В этом плане события 1905 года имели последствия, связанные не только с возможностью построения конституционной демократии. Октябрьский манифест царя об учреждении Думы и даровании других ограниченных прав являлся следствием массовых забастовок в сентябре и октябре 1905 года, отчасти координировавшихся советом депутатов от многих ведущих петербургских заводов. Массовые общественные движения служили проявлением несомненной и бесспорной силы. Но столь же бесспорной была и сила государства, способного подавить их при помощи репрессивных военных и полицейских мер, находившихся исключительно в его распоряжении. После того как забастовки и демонстрации охватили и Москву, невзирая на издание Октябрьского манифеста, царские власти бросили на рабочие районы города войска с артиллерией. Жертвы были огромными. На выступления крестьян, все более активно требовавших земли и отмены повинностей, учрежденных в рамках реформ 1861 года, председатель Совета министров П. А. Столыпин ответил объявлением военного положения. Сельские военно-полевые суды повесили не менее 5 тыс. человек, хотя, скорее всего, эта цифра занижена. В этом отношении за Большим демократическо-социалистическим сюжетом стояло однозначное признание (диалектической) силы реакции. Идеологический оптимизм в отношении исторической неизбежности социализма умерялся пониманием тех ролей, которые могли сыграть зловредные игроки и заговоры, причем речь шла не о мелочах, а о немалой силе и стойкости тех, кто многое терял в случае гибели самодержавного строя. На протяжении всего революционного периода память как социалистов, так и либералов о 1905 годе укрепляла хватку, с которой сама история держала точки зрения и голоса.
Впрочем, в том, что касается «глубинных структур исторического воображения» Уайта, многие демократические социалисты во время войн и революций, в которых погрязла Россия после 1914 года, имели много общего со своими партнерами из числа либеральных демократов.

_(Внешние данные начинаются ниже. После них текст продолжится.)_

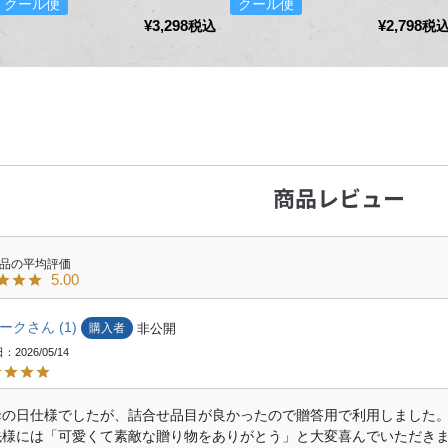
クール便
クール便
¥
3,298
¥
2,798
税込
税
5.00
ーク
1
購入者
非公開
日
2026/05/14
母の日仕様でしたが、詰合せ品目が良かったので贈答用で利用しました。
先様には「可愛くて素敵な贈り物をありがとう」と大変喜んでいただきま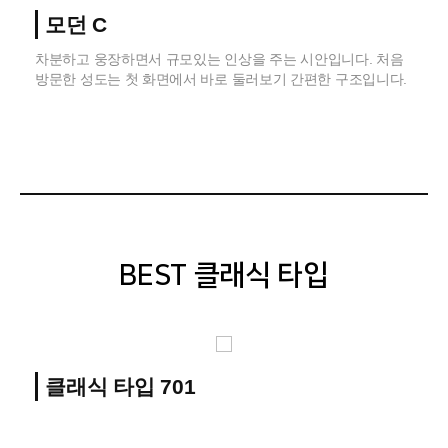
모던 C
차분하고 웅장하면서 규모있는 인상을 주는 시안입니다. 처음
방문한 성도는 첫 화면에서 바로 둘러보기 간편한 구조입니다.
BEST 클래식 타입
클래식 타입 701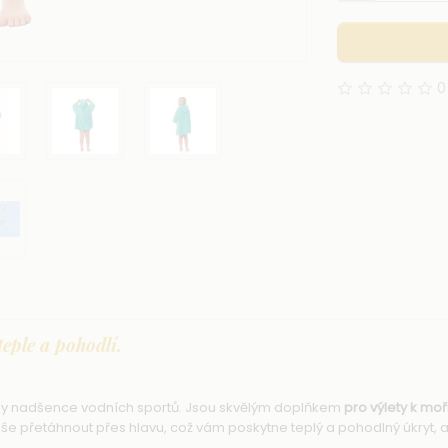
0
teple a pohodlí.
hny nadšence vodních sportů. Jsou skvělým doplňkem
pro výlety k moř
e přetáhnout přes hlavu, což vám poskytne teplý a pohodlný úkryt, a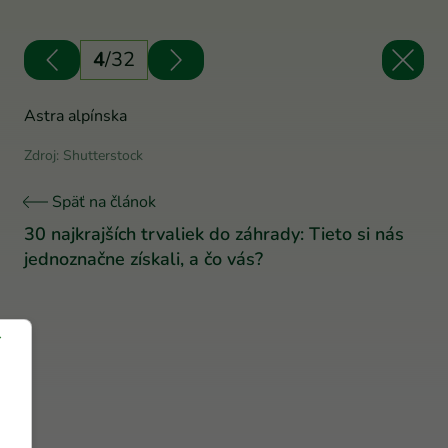
4
/
32
Astra alpínska
Zdroj: Shutterstock
Späť na článok
30 najkrajších trvaliek do záhrady: Tieto si nás
jednoznačne získali, a čo vás?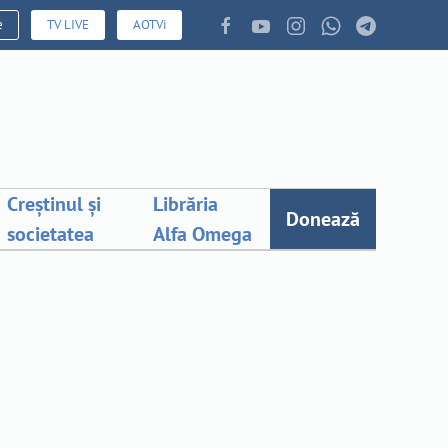
e
TV LIVE
AOTVi
Creștinul și
Librăria
Donează
societatea
Alfa Omega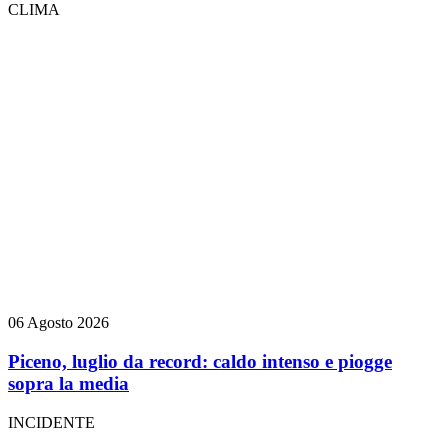
CLIMA
06 Agosto 2026
Piceno, luglio da record: caldo intenso e piogge
sopra la media
INCIDENTE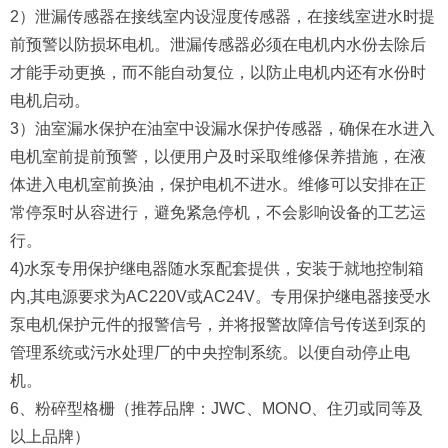
2）泄漏传感器在接线室内设湿度传感器，在接线室进水时提
前预警以防损坏电机。泄漏传感器必须在电机内水份去除后
才能手动更换，而不能自动复位，以防止电机内还有水份时
电机启动。
3）油室漏水保护在油室中设漏水保护传感器，确保在水进入
电机室前提前预警，以便用户及时采取维修保养措施，在液
体进入电机室前换油，保护电机不进水。维修可以安排在正
常停泵时从容进行，避免紧急停机，不会影响设备的工艺运
行。
4)水泵专用保护继电器随水泵配套提供，安装于就地控制箱
内,其电源要求为AC220V或AC24V。专用保护继电器接受水
泵电机保护元件的报警信号，并将报警故障信号传送到泵的
管理系统或污水处理厂的中央控制系统。以便自动停止电
机。
6、粉碎型格栅（推荐品牌：JWC、MONO、住刃或同等及
以上品牌）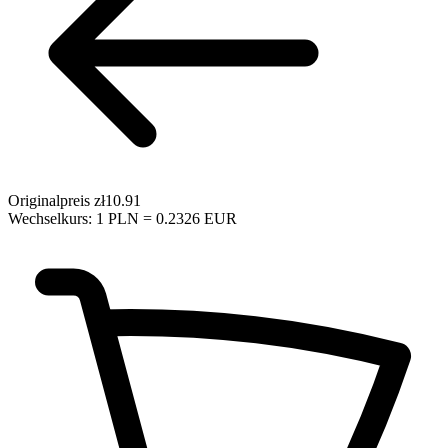
Originalpreis
zł10.91
Wechselkurs: 1 PLN = 0.2326 EUR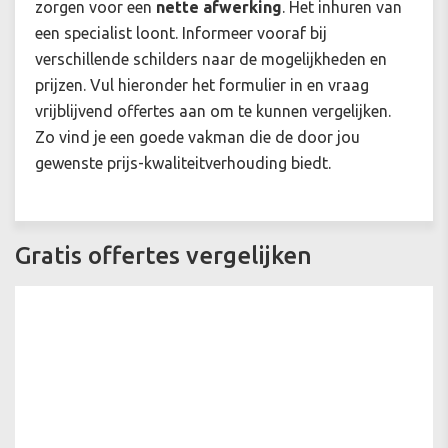
zorgen voor een
nette afwerking
. Het inhuren van
een specialist loont. Informeer vooraf bij
verschillende schilders naar de mogelijkheden en
prijzen. Vul hieronder het formulier in en vraag
vrijblijvend offertes aan om te kunnen vergelijken.
Zo vind je een goede vakman die de door jou
gewenste prijs-kwaliteitverhouding biedt.
Gratis offertes vergelijken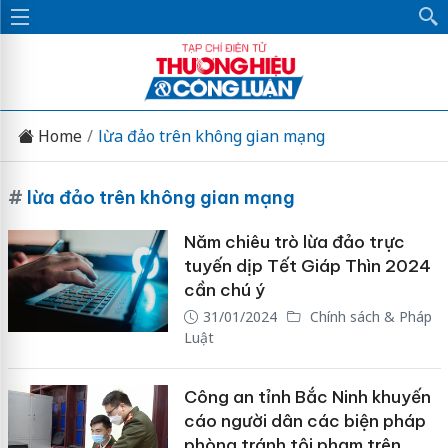
Home
lừa đảo trên không gian mạng
#
lừa đảo trên không gian mạng
Năm chiêu trò lừa đảo trực
tuyến dịp Tết Giáp Thìn 2024
cần chú ý
31/01/2024
Chính sách & Pháp
Luật
Công an tỉnh Bắc Ninh khuyến
cáo người dân các biện pháp
phòng tránh tội phạm trên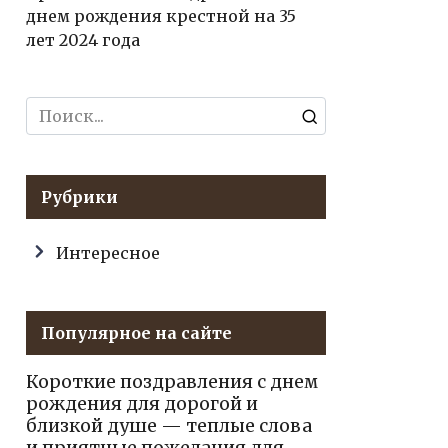
днем рождения крестной на 35
лет 2024 года
Search
for:
Рубрики
Интересное
Популярное на сайте
Короткие поздравления с днем
рождения для дорогой и
близкой душе — теплые слова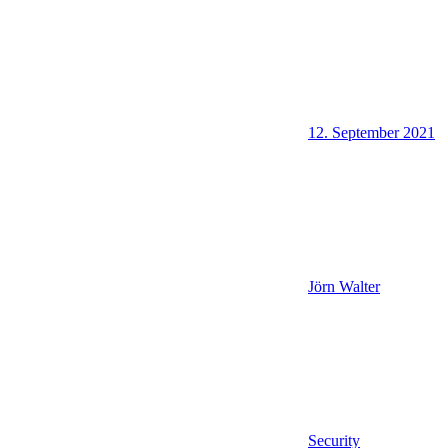
12. September 2021
Jörn Walter
Security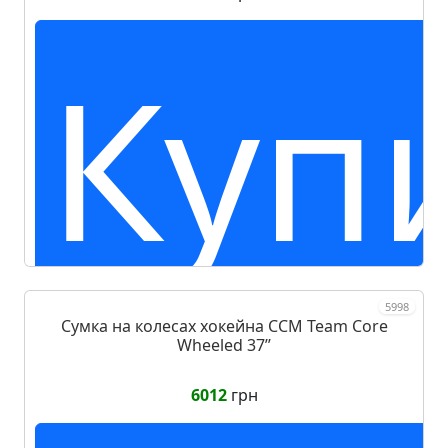
Куп
5998
Сумка на колесах хокейна CCM Team Core
Wheeled 37ʼʼ
6012
грн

В глазах и тех и других телеология исторического прогресса коренилась в процессах модернизации: институциональной рационализации соперничающих социальных интересов, экономических процессах производства и распределения и технической компетентности присматривавших за ними государственных институтов. Таким образом, как Большой сюжет демократических социалистов, так и Большой сюжет либеральных демократов исходил из ключевой роли разума и целесообразности в историческом прогрессе, причем это относилось даже (а может быть, и особенно) к пониманию мыслей и дел, расценивавшихся как «иррациональные», и борьбе с ними. Также неуместными были фатализм и что-либо, хотя бы отдаленно напоминающее божественное вмешательство. Более пассивную, чем в либеральном воображении, но также ключевую роль играли партии, объединяющие политически сознательных и активистов, обладающих четким мышлением, – скорее повивальные бабки, нежели родители прогрессивных исторических изменений.